**What this task involves**
Reproduce the text of all the records below line for line, with no changes, and leave the pictures out of your answer.

**Data for processing**

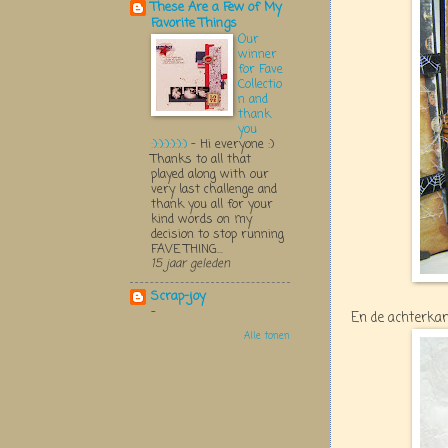
These Are a Few of My
Favorite Things
Our
winner
for Fave
Collectio
n and
thank
you
:):):):):):)
-
Hi everyone :)
Thanks to all that
played along with our
very last challenge and
thank you all for your
kind words on my
decision to stop running
FAVE THING...
15 jaar geleden
Scrap-joy
-
En de achterkan
Alle tonen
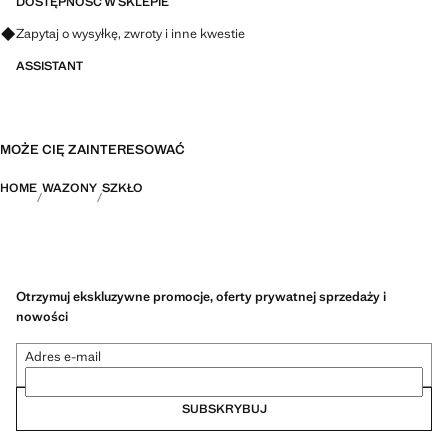
DOSTĘPNOŚĆ W SKLEPIE
Zapytaj o wysyłkę, zwroty i inne kwestie
ASSISTANT
MOŻE CIĘ ZAINTERESOWAĆ
HOME
WAZONY
SZKŁO
Otrzymuj ekskluzywne promocje, oferty prywatnej sprzedaży i
nowości
Adres e-mail
SUBSKRYBUJ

**Expected answer**
These Are a Few of My
Favorite Things
Our
winner
for Fave
Collectio
n and
thank
you
:):):):):):)
-
Hi everyone :)
Thanks to all that
played along with our
very last challenge and
thank you all for your
kind words on my
decision to stop running
FAVE THING...
15 jaar geleden
Scrap-joy
-
En de achterkan
Alle tonen
DOSTĘPNOŚĆ W SKLEPIE
Zapytaj o wysyłkę, zwroty i inne kwestie
ASSISTANT
MOŻE CIĘ ZAINTERESOWAĆ
HOME
WAZONY
SZKŁO
Otrzymuj ekskluzywne promocje, oferty prywatnej sprzedaży i
nowości
Adres e-mail
SUBSKRYBUJ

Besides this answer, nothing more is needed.